Journal of Clinical Oncology | 2005
Marco Colleoni; David Zahrieh; Richard D. Gelber; Stig Holmberg; Jan Mattsson; Carl-Magnus Rudenstam; Jurij Lindtner; Darja Erzen; Raymond Snyder; John P. Collins; Martin F. Fey; Beat Thürlimann; Diana Crivellari; Elizabeth Murray; Caesar Mendiola; Olivia Pagani; Monica Castiglione-Gertsch; Alan S. Coates; Karen N. Price; Aron Goldhirsch
PURPOSE Cancer presenting at the medial site of the breast may have a worse prognosis compared with tumors located in external quadrants. For medial tumors, axillary lymph node staging may not accurately reflect the metastatic potential of the disease.

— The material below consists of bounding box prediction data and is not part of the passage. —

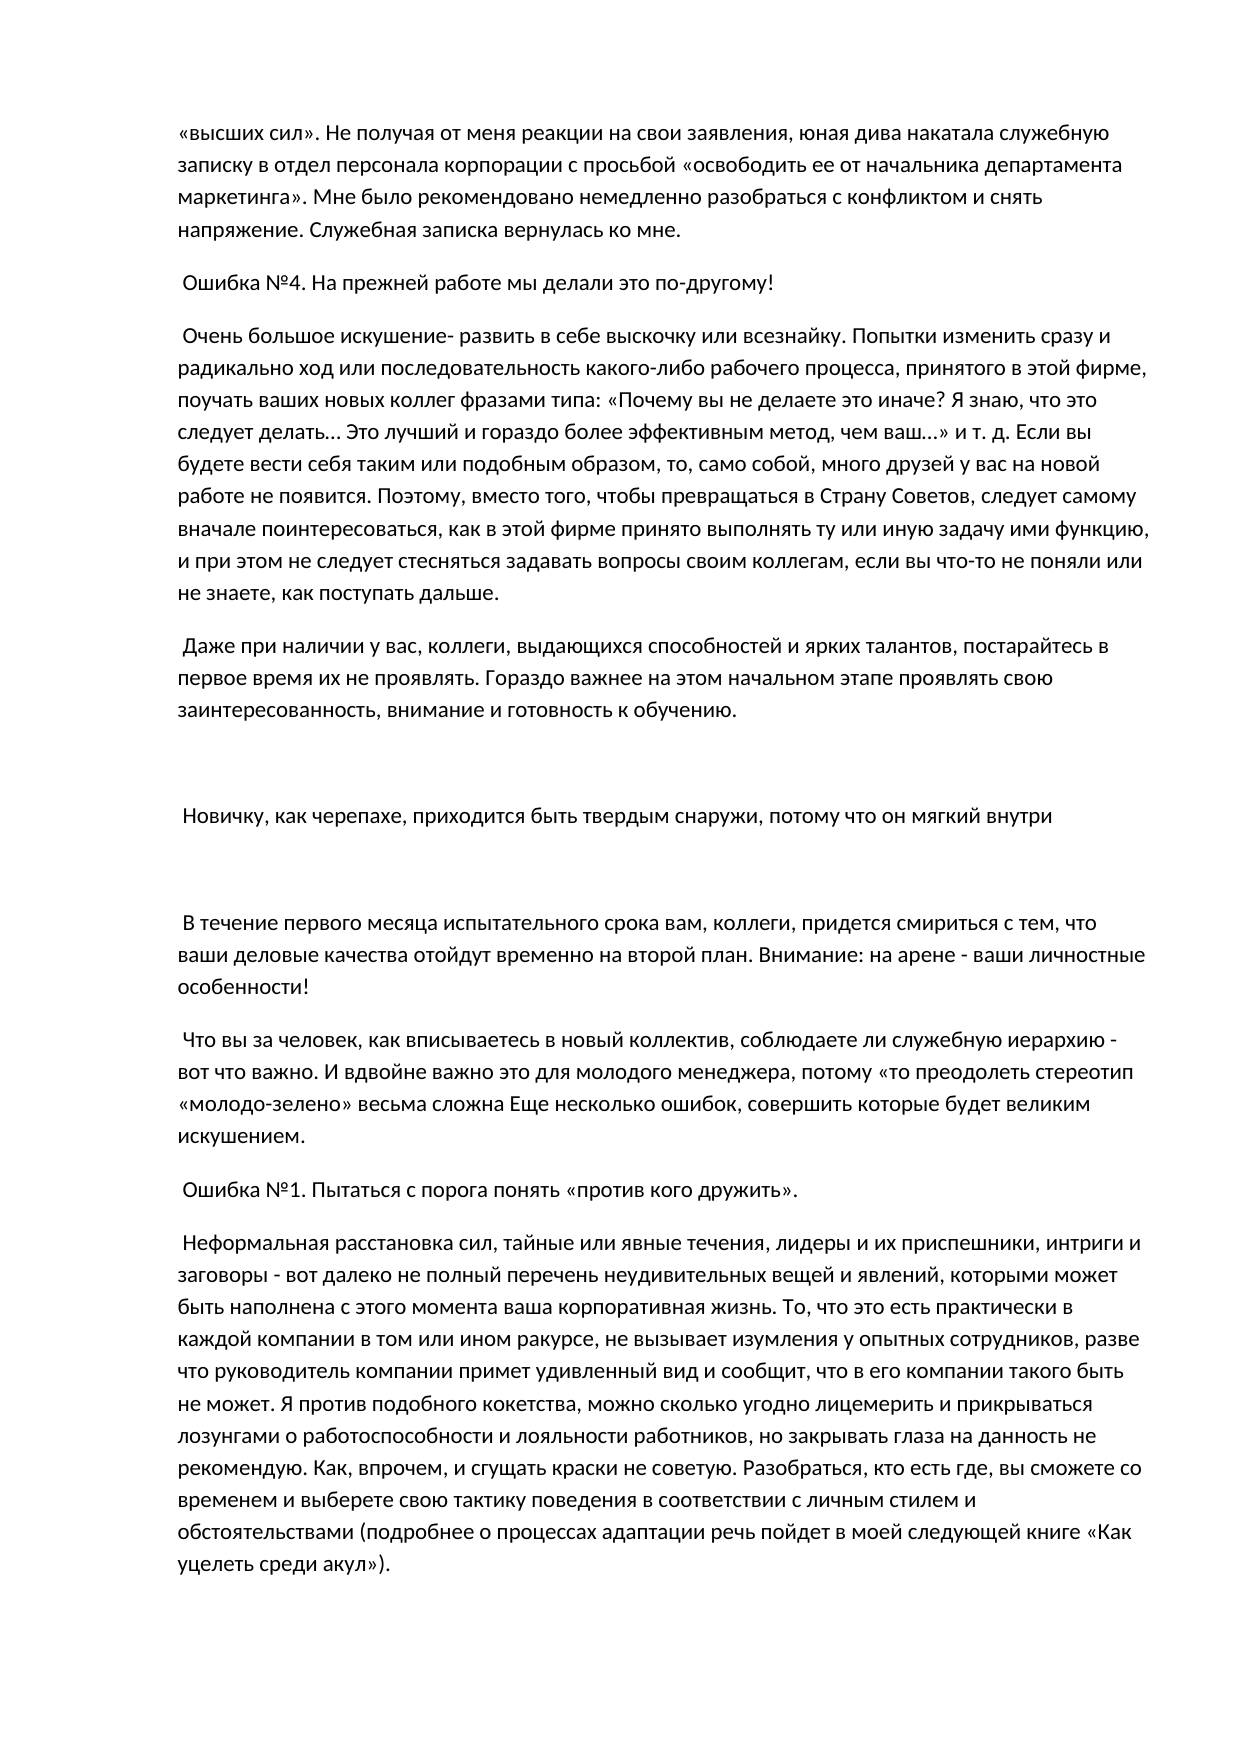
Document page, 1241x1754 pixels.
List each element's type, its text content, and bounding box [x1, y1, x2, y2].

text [177, 118, 1152, 243]
text Даже при наличии у вас, коллеги, выдающихся способностей и ярких талантов, постарайтесь в первое время их не проявлять. Гораздо важнее на этом начальном этапе проявлять свою заинтересованность, внимание и готовность к обучению. [177, 631, 1152, 724]
text Очень большое искушение- развить в себе выскочку или всезнайку. Попытки изменить сразу и радикально ход или последовательность какого-либо рабочего процесса, принятого в этой фирме, поучать ваших новых коллег фразами типа: «Почему вы не делаете это иначе? Я знаю, что это следует делать… Это лучший и гораздо более эффективным метод, чем ваш…» и т. д. Если вы будете вести себя таким или подобным образом, то, само собой, много друзей у вас на новой работе не появится. Поэтому, вместо того, чтобы превращаться в Страну Советов, следует самому вначале поинтересоваться, как в этой фирме принято выполнять ту или иную задачу ими функцию, и при этом не следует стесняться задавать вопросы своим коллегам, если вы что-то не поняли или не знаете, как поступать дальше. [177, 321, 1152, 606]
text Новичку, как черепахе, приходится быть твердым снаружи, потому что он мягкий внутри [177, 802, 1152, 830]
text Ошибка №1. Пытаться с порога понять «против кого дружить». [177, 1175, 1152, 1203]
text Что вы за человек, как вписываетесь в новый коллектив, соблюдаете ли служебную иерархию - вот что важно. И вдвойне важно это для молодого менеджера, потому «то преодолеть стереотип «молодо-зелено» весьма сложна Еще несколько ошибок, совершить которые будет великим искушением. [177, 1025, 1152, 1150]
text В течение первого месяца испытательного срока вам, коллеги, придется смириться с тем, что ваши деловые качества отойдут временно на второй план. Внимание: на арене - ваши личностные особенности! [177, 908, 1152, 1000]
text Неформальная расстановка сил, тайные или явные течения, лидеры и их приспешники, интриги и заговоры - вот далеко не полный перечень неудивительных вещей и явлений, которыми может быть наполнена с этого момента ваша корпоративная жизнь. То, что это есть практически в каждой компании в том или ином ракурсе, не вызывает изумления у опытных сотрудников, разве что руководитель компании примет удивленный вид и сообщит, что в его компании такого быть не может. Я против подобного кокетства, можно сколько угодно лицемерить и прикрываться лозунгами о работоспособности и лояльности работников, но закрывать глаза на данность не рекомендую. Как, впрочем, и сгущать краски не советую. Разобраться, кто есть где, вы сможете со временем и выберете свою тактику поведения в соответствии с личным стилем и обстоятельствами (подробнее о процессах адаптации речь пойдет в моей следующей книге «Как уцелеть среди акул»). [177, 1228, 1152, 1578]
text Ошибка №4. На прежней работе мы делали это по-другому! [177, 268, 1152, 296]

PATIENTS AND METHODS Eight-thousand four-hundred twenty-two patients randomly assigned to International Breast Cancer Study Group clinical trials between 1978 and 1999 were classified as medial site (1,622; 19%) or lateral, central, and other sites (6,800; 81%). Median follow-up was 11 years. RESULTS A statistically significant difference was observed for patients with medial tumors versus those with nonmedial tumors in disease-free survival (DFS; 10-year DFS, 46% v 48%; HR, 1.10; 95% CI, 1.02 to 1.18; P = .01) and overall survival (10-year OS 59% v 61%; HR, 1.09; 1.01 to 1.19; P = .04). This difference increased after adjustment for other prognostic factors (HR, 1.22; 95% CI, 1.13 to 1.32 for DFS; and HR, 1.24; 95% CI, 1.14 to 1.35 for OS; both P = .0001). The risk of relapse for patients with medial presentation was largest for the node-negative cohort and for patients with tumors larger than 2 cm. In the subgroup of 2,931 patients with negative axillary lymph nodes, 10-year DFS was 61% v 67%, and OS was 73% v 80% for medial versus nonmedial sites, respectively (HR 1.33; 95% CI, 1.15 to 1.54; P = .0001 for DFS; and HR 1.40; 95% CI, 1.17 to 1.67; P = .0003 for OS). CONCLUSION Tumor site has a significant prognostic utility, especially for axillary lymph node-negative disease, that should be considered in therapeutic algorithms. New staging procedures such as biopsy of the sentinel internal mammary nodes or novel imaging methods should be further studied in patients with medial tumors.